Saved data entries:
* * * * * * * * *

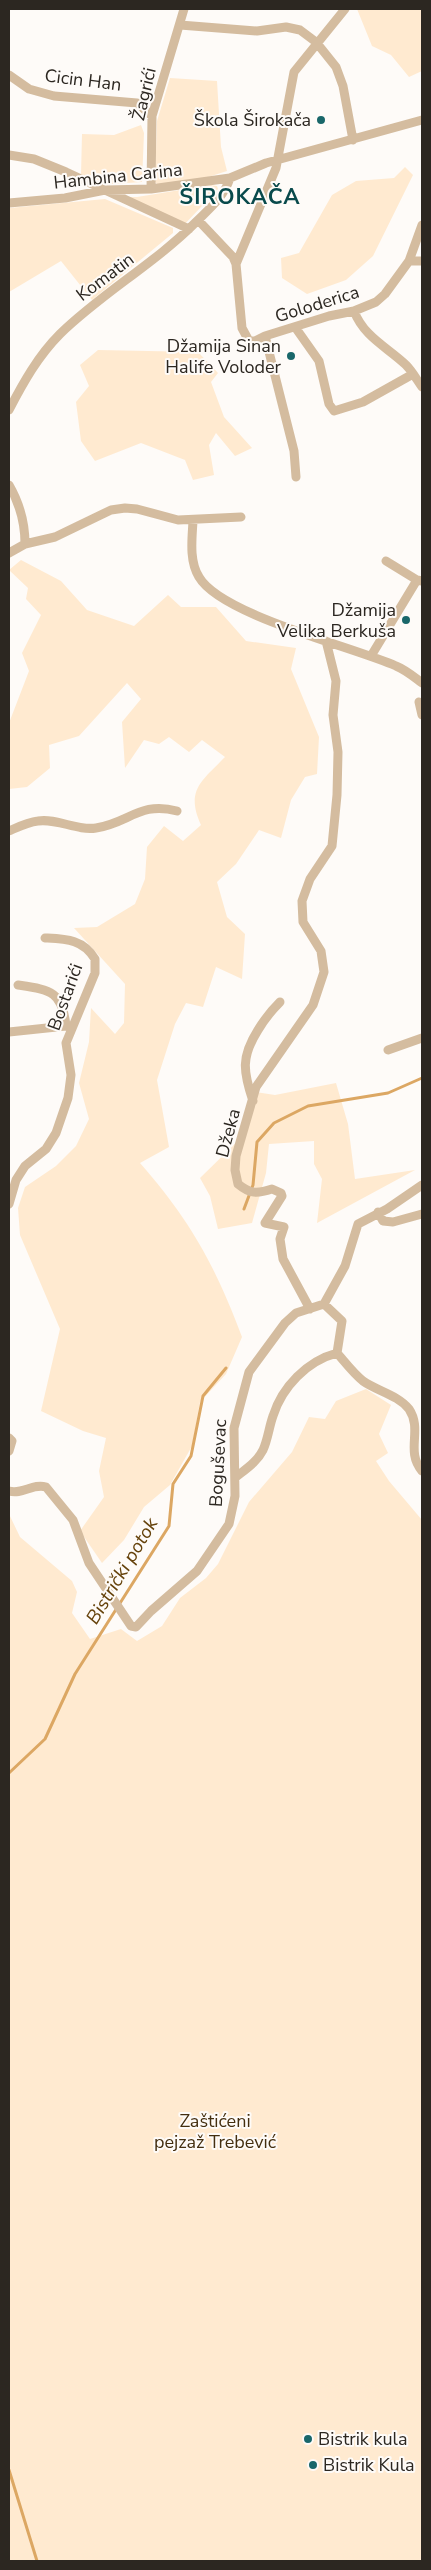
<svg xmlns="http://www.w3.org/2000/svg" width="431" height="2570" viewBox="0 0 431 2570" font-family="'Nunito Sans',sans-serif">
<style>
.green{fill:#ffead0}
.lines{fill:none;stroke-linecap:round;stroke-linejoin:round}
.stream{stroke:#dca763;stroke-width:3}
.street{stroke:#d4bc9f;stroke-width:9}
.poi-dot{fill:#19676a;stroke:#fefbf8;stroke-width:2}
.labels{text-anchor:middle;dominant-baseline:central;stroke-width:4;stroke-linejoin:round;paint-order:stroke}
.street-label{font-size:18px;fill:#2c2721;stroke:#fefbf8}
.poi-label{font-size:18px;fill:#2c2721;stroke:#fefbf8;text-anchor:end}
.park-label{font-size:18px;fill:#442f10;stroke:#fefbf8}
.water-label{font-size:19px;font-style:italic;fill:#66430c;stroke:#fefbf8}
.district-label{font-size:22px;font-weight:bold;letter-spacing:1px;fill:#094a4c;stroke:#fefbf8}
</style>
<rect width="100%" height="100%" fill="#fefbf8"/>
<path class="green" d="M357,9h65v62l-13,6 -18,-22 -19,-9z
M170,78l47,3 4,66 6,24 -22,7 -47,7 -3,-3 2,-61z
M141,125l3,8 -2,49 -30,2 -31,-9 1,-41 32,1z
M405,167l8,8 -40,81 -27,24 -39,14 -25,-16 -1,-20 18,-5 33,-58 24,-14 38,-3z
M211,185l6,1 1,3 -35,37 -61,-29h15z
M105,199l68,29v5l-81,67 -31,-39 -52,31v-84z
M98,350l100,2 20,21 -7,9 13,35 28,31 -17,8 -19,-23 -7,12 5,30 -21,5 -8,-20 -44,-17 -46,18 -14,-20 -5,-39 13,-16 -9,-21z
M21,560l40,21 26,29 47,16 34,-31 13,12h35l30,34 50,7 -5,21 28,68 -2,37 -12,3 -14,23 -10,38 -22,-8 -23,34 -19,18 10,35 18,17 -3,45 -26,-12 -13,40 -17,-4 -11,21 -18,56 12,67 -29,16c50,57 75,102 102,174l-16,37 -26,28 -8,44 -22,39 -26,22 -20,33 -22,23 -22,-32 24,-34 -5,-26 7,-33 -23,-7 -42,-20 19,-82 -40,-94 -2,-27 7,-21 31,-21 20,-20 13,-27 -10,-36 10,-41 2,-34 24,26 9,-11 1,-39 -51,-56 23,-1 38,-23 10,-25 2,-32 17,-21 19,15 18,-16c-16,-35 1,-44 24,-68l-23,-17 -13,12 -20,-15 -10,7 -15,-4 -19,28 -3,-46 19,-23 -14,-16 -48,53 -30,9 1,23 -23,19 -18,2v-66l20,-52 -7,-18 19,-38 -15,-16 2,-11 -19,-18z
M336,1083l12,41 7,55 60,-9 -98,53 5,-44 -8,-15v-23l-45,3 -3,29 -14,50 -34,6 -8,-33 -10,-18 45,-44 4,-43 26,4z
M366,1389l25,16 -12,29 9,19 -12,8 13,20 33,39v1041h-413v-1047l11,23 52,44 5,11 -5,21 18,26 31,-10 16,12 25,-15 18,-28 26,-20 12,-14 31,-62 43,-50 17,-35 16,2 11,-18z"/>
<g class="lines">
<path class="stream" d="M244,1209l9,-24 4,-43 17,-19 34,-17 80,-13 34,-15
M9,1773l36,-34 30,-65 94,-148 4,-42 18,-28 12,-60 23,-28
M9,2470l28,91"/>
<path class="street" d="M180,25l77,6 29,-4 14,3 16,12 20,25 7,19 10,54
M9,75l20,14 25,7 83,7 15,13
M9,155l25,4 32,13 123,57
M151,189l1,-73 32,-107
M9,203l56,-5 40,-8 46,-1 79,-11 36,-15 156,-43
M198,220l35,37 3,7 6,64 7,13h6l10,-5 29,115 2,26
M409,261h13
M236,264l40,-96 18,-96 51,-63
M354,311c10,26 33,36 52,54 6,6 11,15 16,22
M295,327l24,34 10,43 5,7 29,-9 50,-28
M265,336l64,-20 25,-5 22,-9 9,-8 24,-33 13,-36
M9,410c14,-27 29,-54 51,-76 42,-41 94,-70 136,-112 14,-14 28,-25 34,-44
M9,485c11,19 16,37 16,59
M193,521c-1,18 -4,40 6,56 22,38 154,70 197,89 10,4 18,11 26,17
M9,553l16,-9 30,-7 56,-27 14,-2 12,1 41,11 63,-3
M386,561l31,19 5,1
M371,656l46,-76
M419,702l3,13
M9,831c9,-4 19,-9 29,-10 19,-3 39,10 58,7 33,-5 44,-27 81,-17
M18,985c33,5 44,6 48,41h7
M9,1032l57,-6
M388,1050l34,-12
M253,1101c-10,-30 -12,-44 5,-71 6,-10 13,-19 22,-28
M9,1204l7,-24 9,-14 21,-17 10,-16 12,-35 3,-23 -5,-32 29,-70v-14c-12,-20 -29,-20 -50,-21
M378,1212l5,9 10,1 29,-8
M324,1304l18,17 -5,32c8,9 16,20 26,28 14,10 35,14 46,28 14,21 -4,42 13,62
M310,1309l-27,-50 -3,-20 4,-12 -19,-4 17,-27 -1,-3 -9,-4c-15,5 -22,5 -34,-5l-3,-14 1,-14 20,-69 57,-82 11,-33 -3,-21 -18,-29 -1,-21 8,-22 22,-33 5,-51 1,-43 -5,-37 3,-34 -10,-40
M9,1438l3,3 -3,10
M236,1477c10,-8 21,-15 27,-27 5,-11 6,-23 10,-34 9,-29 34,-55 64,-63
M9,1491c13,4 24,-8 37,-4l27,33 16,43 42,63 5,1 15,-16 46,-40 32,-47 6,-28 -1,-68 15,-56 36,-49 11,-10 28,-9 21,-38 13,-42 29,-15 35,-24"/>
</g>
<g class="poi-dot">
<circle cx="321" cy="120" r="5"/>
<circle cx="291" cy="356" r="5"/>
<circle cx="406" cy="620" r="5"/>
<circle cx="308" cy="2439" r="5"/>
<circle cx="313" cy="2465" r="5"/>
</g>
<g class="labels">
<g class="street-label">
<text transform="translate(83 80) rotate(7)">Cicin Han</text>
<text transform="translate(144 94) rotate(-77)">Žagrići</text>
<text transform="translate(118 176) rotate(-6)">Hambina Carina</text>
<text transform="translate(105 277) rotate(-37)">Komatin</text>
<text transform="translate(317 304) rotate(-17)">Goloderica</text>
<text transform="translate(65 997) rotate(-70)">Bostarići</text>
<text transform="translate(228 1133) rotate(-75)">Džeka</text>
<text transform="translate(218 1463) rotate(-87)">Boguševac</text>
</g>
<g class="poi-label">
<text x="311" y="120">Škola Širokača</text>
<text x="281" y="346">Džamija Sinan<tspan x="281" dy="21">Halife Voloder</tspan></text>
<text x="396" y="610">Džamija<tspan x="396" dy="21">Velika Berkuša</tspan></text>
<text x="318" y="2439" text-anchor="start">Bistrik kula</text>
<text x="323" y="2465" text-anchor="start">Bistrik Kula</text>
</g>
<g class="park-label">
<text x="215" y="2121">Zaštićeni<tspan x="215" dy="21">pejzaž Trebević</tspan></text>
</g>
<g class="water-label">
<text transform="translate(122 1571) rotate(-59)">Bistrički potok</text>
</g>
<g class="district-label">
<text x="240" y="197">ŠIROKAČA</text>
</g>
</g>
<rect width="431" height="2570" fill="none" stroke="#2c2721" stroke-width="20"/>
</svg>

* * * * * * * * *

* TASK DESCRIPTION *
The response should repeat each record precisely and contain no pictures.

* YOUR SOLUTION *
<svg xmlns="http://www.w3.org/2000/svg" width="431" height="2570" viewBox="0 0 431 2570" font-family="'Nunito Sans',sans-serif">
<style>
.green{fill:#ffead0}
.lines{fill:none;stroke-linecap:round;stroke-linejoin:round}
.stream{stroke:#dca763;stroke-width:3}
.street{stroke:#d4bc9f;stroke-width:9}
.poi-dot{fill:#19676a;stroke:#fefbf8;stroke-width:2}
.labels{text-anchor:middle;dominant-baseline:central;stroke-width:4;stroke-linejoin:round;paint-order:stroke}
.street-label{font-size:18px;fill:#2c2721;stroke:#fefbf8}
.poi-label{font-size:18px;fill:#2c2721;stroke:#fefbf8;text-anchor:end}
.park-label{font-size:18px;fill:#442f10;stroke:#fefbf8}
.water-label{font-size:19px;font-style:italic;fill:#66430c;stroke:#fefbf8}
.district-label{font-size:22px;font-weight:bold;letter-spacing:1px;fill:#094a4c;stroke:#fefbf8}
</style>
<rect width="100%" height="100%" fill="#fefbf8"/>
<path class="green" d="M357,9h65v62l-13,6 -18,-22 -19,-9z
M170,78l47,3 4,66 6,24 -22,7 -47,7 -3,-3 2,-61z
M141,125l3,8 -2,49 -30,2 -31,-9 1,-41 32,1z
M405,167l8,8 -40,81 -27,24 -39,14 -25,-16 -1,-20 18,-5 33,-58 24,-14 38,-3z
M211,185l6,1 1,3 -35,37 -61,-29h15z
M105,199l68,29v5l-81,67 -31,-39 -52,31v-84z
M98,350l100,2 20,21 -7,9 13,35 28,31 -17,8 -19,-23 -7,12 5,30 -21,5 -8,-20 -44,-17 -46,18 -14,-20 -5,-39 13,-16 -9,-21z
M21,560l40,21 26,29 47,16 34,-31 13,12h35l30,34 50,7 -5,21 28,68 -2,37 -12,3 -14,23 -10,38 -22,-8 -23,34 -19,18 10,35 18,17 -3,45 -26,-12 -13,40 -17,-4 -11,21 -18,56 12,67 -29,16c50,57 75,102 102,174l-16,37 -26,28 -8,44 -22,39 -26,22 -20,33 -22,23 -22,-32 24,-34 -5,-26 7,-33 -23,-7 -42,-20 19,-82 -40,-94 -2,-27 7,-21 31,-21 20,-20 13,-27 -10,-36 10,-41 2,-34 24,26 9,-11 1,-39 -51,-56 23,-1 38,-23 10,-25 2,-32 17,-21 19,15 18,-16c-16,-35 1,-44 24,-68l-23,-17 -13,12 -20,-15 -10,7 -15,-4 -19,28 -3,-46 19,-23 -14,-16 -48,53 -30,9 1,23 -23,19 -18,2v-66l20,-52 -7,-18 19,-38 -15,-16 2,-11 -19,-18z
M336,1083l12,41 7,55 60,-9 -98,53 5,-44 -8,-15v-23l-45,3 -3,29 -14,50 -34,6 -8,-33 -10,-18 45,-44 4,-43 26,4z
M366,1389l25,16 -12,29 9,19 -12,8 13,20 33,39v1041h-413v-1047l11,23 52,44 5,11 -5,21 18,26 31,-10 16,12 25,-15 18,-28 26,-20 12,-14 31,-62 43,-50 17,-35 16,2 11,-18z"/>
<g class="lines">
<path class="stream" d="M244,1209l9,-24 4,-43 17,-19 34,-17 80,-13 34,-15
M9,1773l36,-34 30,-65 94,-148 4,-42 18,-28 12,-60 23,-28
M9,2470l28,91"/>
<path class="street" d="M180,25l77,6 29,-4 14,3 16,12 20,25 7,19 10,54
M9,75l20,14 25,7 83,7 15,13
M9,155l25,4 32,13 123,57
M151,189l1,-73 32,-107
M9,203l56,-5 40,-8 46,-1 79,-11 36,-15 156,-43
M198,220l35,37 3,7 6,64 7,13h6l10,-5 29,115 2,26
M409,261h13
M236,264l40,-96 18,-96 51,-63
M354,311c10,26 33,36 52,54 6,6 11,15 16,22
M295,327l24,34 10,43 5,7 29,-9 50,-28
M265,336l64,-20 25,-5 22,-9 9,-8 24,-33 13,-36
M9,410c14,-27 29,-54 51,-76 42,-41 94,-70 136,-112 14,-14 28,-25 34,-44
M9,485c11,19 16,37 16,59
M193,521c-1,18 -4,40 6,56 22,38 154,70 197,89 10,4 18,11 26,17
M9,553l16,-9 30,-7 56,-27 14,-2 12,1 41,11 63,-3
M386,561l31,19 5,1
M371,656l46,-76
M419,702l3,13
M9,831c9,-4 19,-9 29,-10 19,-3 39,10 58,7 33,-5 44,-27 81,-17
M18,985c33,5 44,6 48,41h7
M9,1032l57,-6
M388,1050l34,-12
M253,1101c-10,-30 -12,-44 5,-71 6,-10 13,-19 22,-28
M9,1204l7,-24 9,-14 21,-17 10,-16 12,-35 3,-23 -5,-32 29,-70v-14c-12,-20 -29,-20 -50,-21
M378,1212l5,9 10,1 29,-8
M324,1304l18,17 -5,32c8,9 16,20 26,28 14,10 35,14 46,28 14,21 -4,42 13,62
M310,1309l-27,-50 -3,-20 4,-12 -19,-4 17,-27 -1,-3 -9,-4c-15,5 -22,5 -34,-5l-3,-14 1,-14 20,-69 57,-82 11,-33 -3,-21 -18,-29 -1,-21 8,-22 22,-33 5,-51 1,-43 -5,-37 3,-34 -10,-40
M9,1438l3,3 -3,10
M236,1477c10,-8 21,-15 27,-27 5,-11 6,-23 10,-34 9,-29 34,-55 64,-63
M9,1491c13,4 24,-8 37,-4l27,33 16,43 42,63 5,1 15,-16 46,-40 32,-47 6,-28 -1,-68 15,-56 36,-49 11,-10 28,-9 21,-38 13,-42 29,-15 35,-24"/>
</g>
<g class="poi-dot">
<circle cx="321" cy="120" r="5"/>
<circle cx="291" cy="356" r="5"/>
<circle cx="406" cy="620" r="5"/>
<circle cx="308" cy="2439" r="5"/>
<circle cx="313" cy="2465" r="5"/>
</g>
<g class="labels">
<g class="street-label">
<text transform="translate(83 80) rotate(7)">Cicin Han</text>
<text transform="translate(144 94) rotate(-77)">Žagrići</text>
<text transform="translate(118 176) rotate(-6)">Hambina Carina</text>
<text transform="translate(105 277) rotate(-37)">Komatin</text>
<text transform="translate(317 304) rotate(-17)">Goloderica</text>
<text transform="translate(65 997) rotate(-70)">Bostarići</text>
<text transform="translate(228 1133) rotate(-75)">Džeka</text>
<text transform="translate(218 1463) rotate(-87)">Boguševac</text>
</g>
<g class="poi-label">
<text x="311" y="120">Škola Širokača</text>
<text x="281" y="346">Džamija Sinan<tspan x="281" dy="21">Halife Voloder</tspan></text>
<text x="396" y="610">Džamija<tspan x="396" dy="21">Velika Berkuša</tspan></text>
<text x="318" y="2439" text-anchor="start">Bistrik kula</text>
<text x="323" y="2465" text-anchor="start">Bistrik Kula</text>
</g>
<g class="park-label">
<text x="215" y="2121">Zaštićeni<tspan x="215" dy="21">pejzaž Trebević</tspan></text>
</g>
<g class="water-label">
<text transform="translate(122 1571) rotate(-59)">Bistrički potok</text>
</g>
<g class="district-label">
<text x="240" y="197">ŠIROKAČA</text>
</g>
</g>
<rect width="431" height="2570" fill="none" stroke="#2c2721" stroke-width="20"/>
</svg>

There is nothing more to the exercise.